Texte fourni »
▶

Le thème possède une variante beaucoup plus rare et spécialisée, dans laquelle le Pantin est un Mannequin d’artiste : face à lui, nous trouverons presque toujours un Homme, et presque toujours un Peintre.
Le modèle et le mannequin
(Berthe dans l’Atelier)
Boldini, 1873
Des étoffes sont éparpillées sur le plancher, sur le fauteuil, sur le canapé. Un tapis froncé conduit jusqu’à des pieds, des mollets et des jambes nues. Ce crâne luisant est-t-il celui d’un chauve sur lequel la fille est vautrée, lui plaquant le visage dans son aisselle ?
Heureusement la présence du chevalet dégonfle la double scandale de la femme habillée et de l’homme nu, de la fumeuse triomphante et du mâle transformé en pantin : puisque celui-ci en est réellement un, un de ces mannequins d’atelier sur lesquels les peintres étudient le tombé des étoffes. Ouf, la scène érotique n’est qu’une scène de genre.
Et le perroquet sur son perchoir, emblème et compagnon de la femme sensuelle, semble placé là pour affirmer qu’elle et lui sont bien les deux seuls êtres animés de la pièce.
Boldini, La toilette
Berthe était la modèle avec laquelle Boldini vivait à cette époque, en toute impudeur.
L’atelier de l’artiste
Luigi Bechi, Fin XIXème
La scène de genre est plus fine qu’il n’y paraît : le vieillard n’est pas le peintre, la petite fille n’est pas le modèle. Tous deux portent des habits populaires, mais se sont endimanchés pour rendre visite au maître des lieux.
En son absence, c’est à son substitut humoristique qu’il s’agit de faire la référence : trônant sur le divan, drapé pour la pudeur et chapeauté de travers pour la blague, le mannequin à la barbe rousse tend vers la fillette une main accueillante, tout prêt à montrer à sa jeune visiteuse le contenu du carton à dessin.
Ce que les peintres sont pour les femmes,
les mannequins le sont pour les fillettes :
un objet amusant et quelque peu ridicule.
Portait de Bechi,
Boldini, 1865
Voici Bechi en vrai, avec sa belle barbe rousse.
Sur le thème du mannequin, il n’est pas interdit de penser que l’un des peintres ait pastiché l’autre. Reste à savoir lequel.

◀

Consigne 1 » Convertissez en liste JSON de chaînes les lignes des enregistrements, une chaîne par ligne et sans les lignes vides, en commençant à la ligne qui contient "order: Rosales" et en allant jusqu'à la fin des enregistrements, ces deux bornes comprises.
Le texte et les enregistrements n'ont aucun rapport entre eux.

Données à traiter »
▶

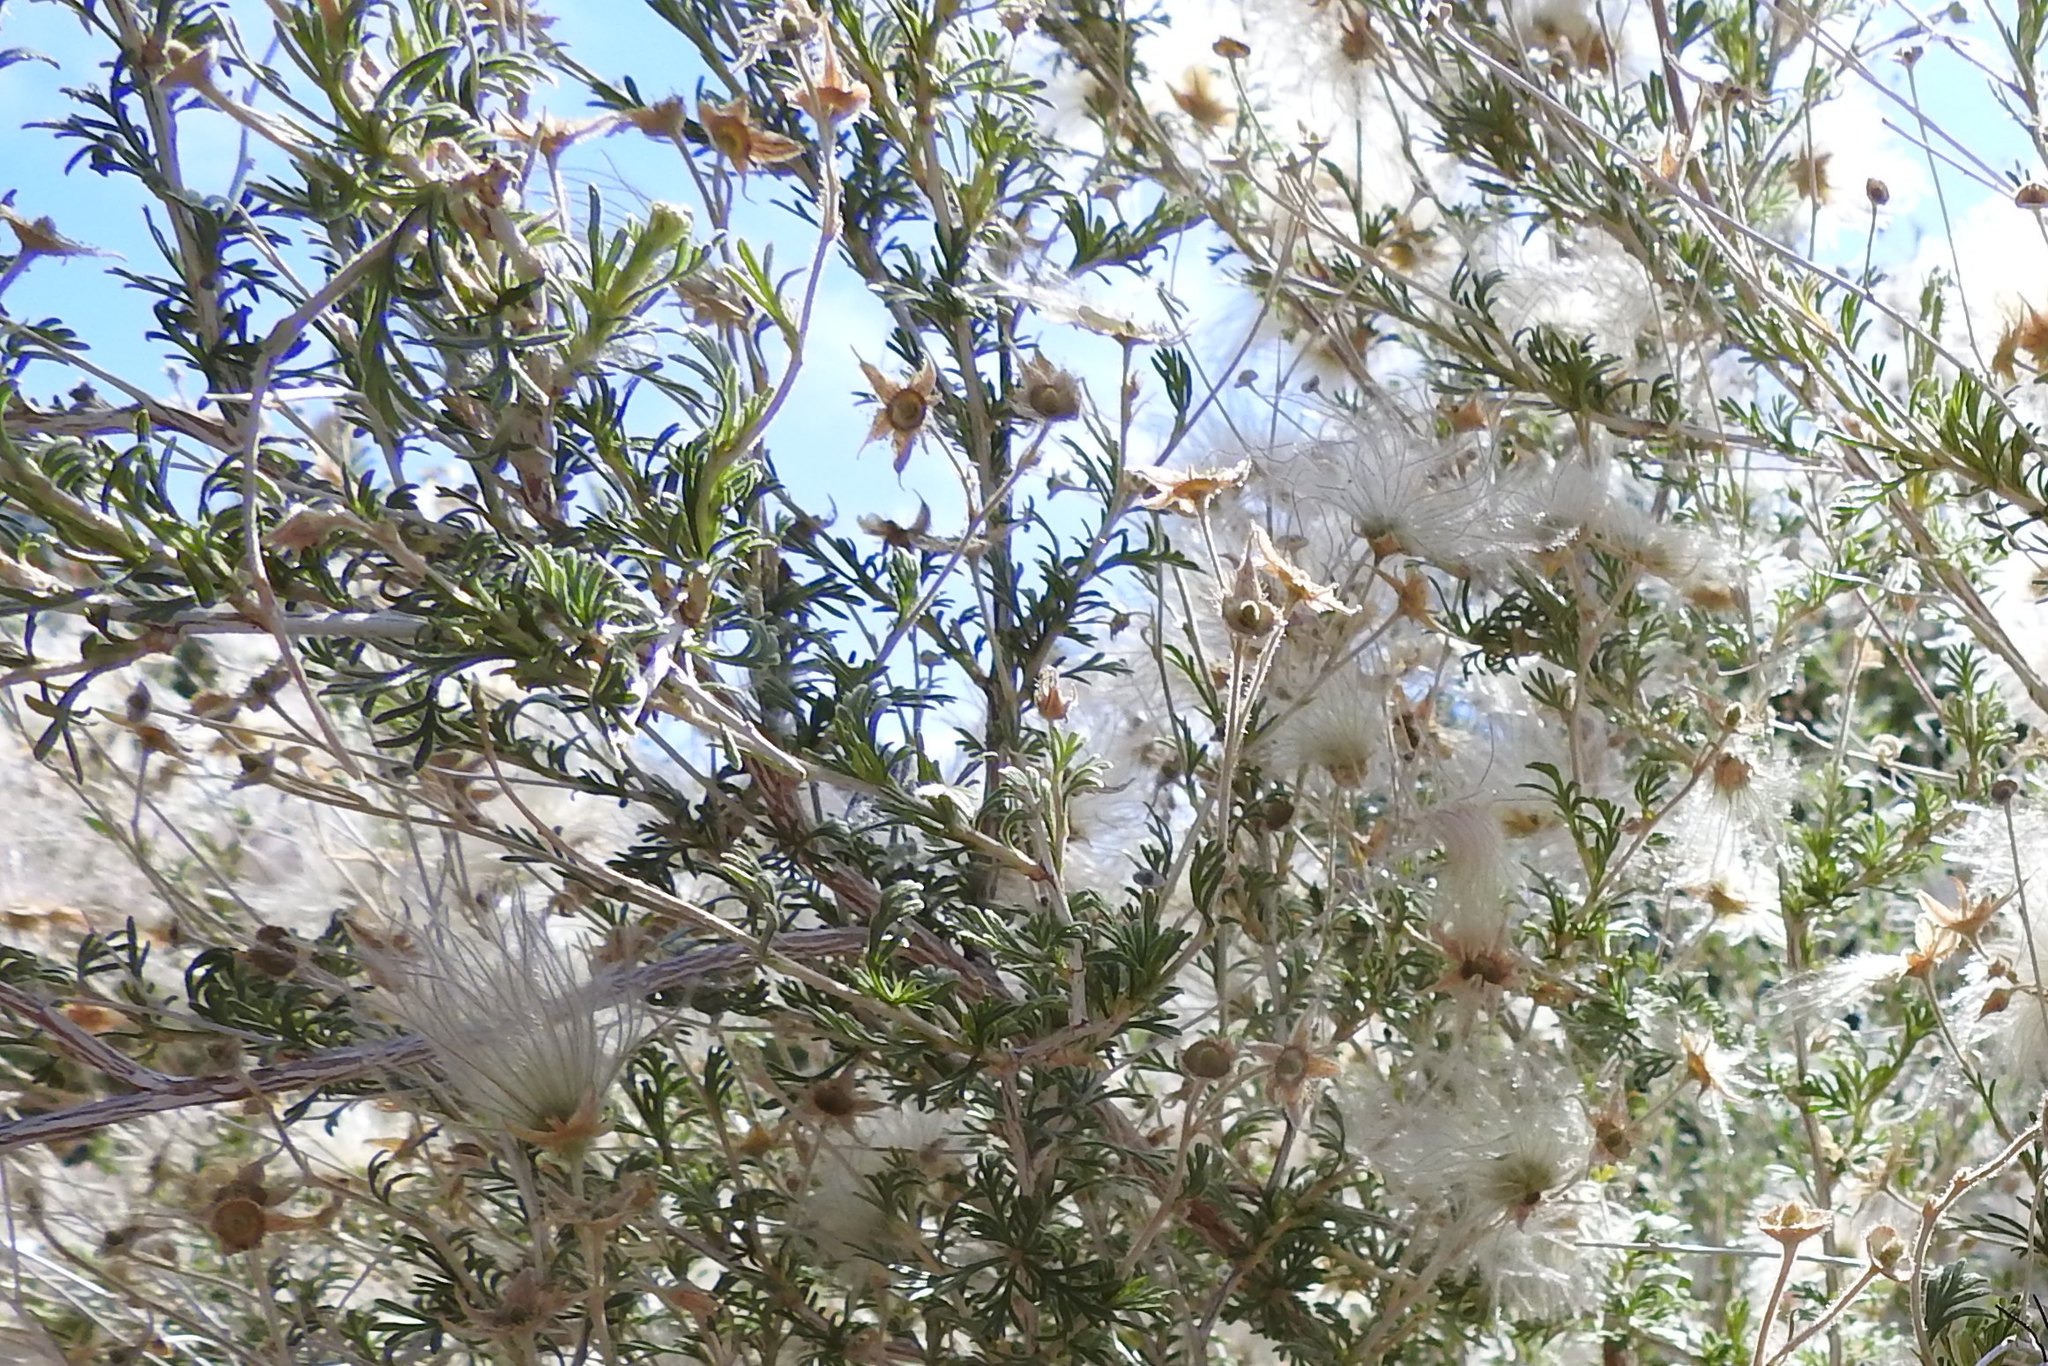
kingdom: Plantae
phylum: Tracheophyta
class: Magnoliopsida
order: Rosales
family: Rosaceae
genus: Fallugia
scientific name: Fallugia paradoxa
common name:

◀

Consigne 2 » Poursuivez le texte sur le mannequin d'atelier en peinture à partir de sa dernière phrase.

Réponse finale 1 »
[
  "order: Rosales",
  "family: Rosaceae",
  "genus: Fallugia",
  "scientific name: Fallugia paradoxa",
  "common name:"
]

Réponse finale 2 »
Image en haute définition : http://www.sothebys.com/en/auctions/ecatalogue/2007/19th-century-european-art-n08355/lot.116.html
L’homme et le pantin,
portrait du peintre Henri Michel-Lévy
Degas, vers 1878, musée Gulbenkian, Lisbonne
Les deux tableaux
L’oeuvre du peintre impressionniste Henri Michel-Lévy a presque totalement disparu : on a pu identifier le tableau de gauche, Les régates, exposé au Salon de 1879. Mais celui du fond n’est pas certain : il pourrait s’agit de la Promenade au parc, exposée au Salon de l’année précédente.
Le pantin
Le pantin en robe rose, seule note de couleur dans cette toile sinistre, est manifestement celui qui a permis de peindre la femme du tableau de gauche : simulacre d’un simulacre.
On pourrait tout aussi bien dire qu’elle vient de sortir du tableau de gauche,
pour rejoindre le peintre dans sa solitude.
Le peintre
L’attitude de ce dernier est étrange : adossé à la surface peinte, comme si celle-ci n’avait pas plus de valeur que le mur, il contemple la poupée d’un regard en biais.
On pourrait tout aussi bien dire qu’il vient de sortir du tableau du fond
pour rejoindre la poupée dans l’atelier.
Une tension sexuelle
Une tension sexuelle gênante lie ces deux êtres opposés : l’homme de chair debout en noir et blanc, la femme de son affalée en rose et rouge, sous la boîte à couleurs ouverte…
L’Intérieur, ou le Viol
Degas, 1868-69,Philadelphia Museum
…auto-citation du mystère charnel qui, dans ce tableau réalisé dix ans plus tôt, met également en scène dans un huis-clos la puissance menaçante de l’Homme, adossé les mains dans les poches, et le retrait de la Femme qui lui tourne le dos, de part et d’autre d’une boîte à couture.
Sauf que, dans la version lisboète, dénoncé par un bout de liquette, l’Artiste manifestement bande…
.. à l’instar des pinceaux près du gant.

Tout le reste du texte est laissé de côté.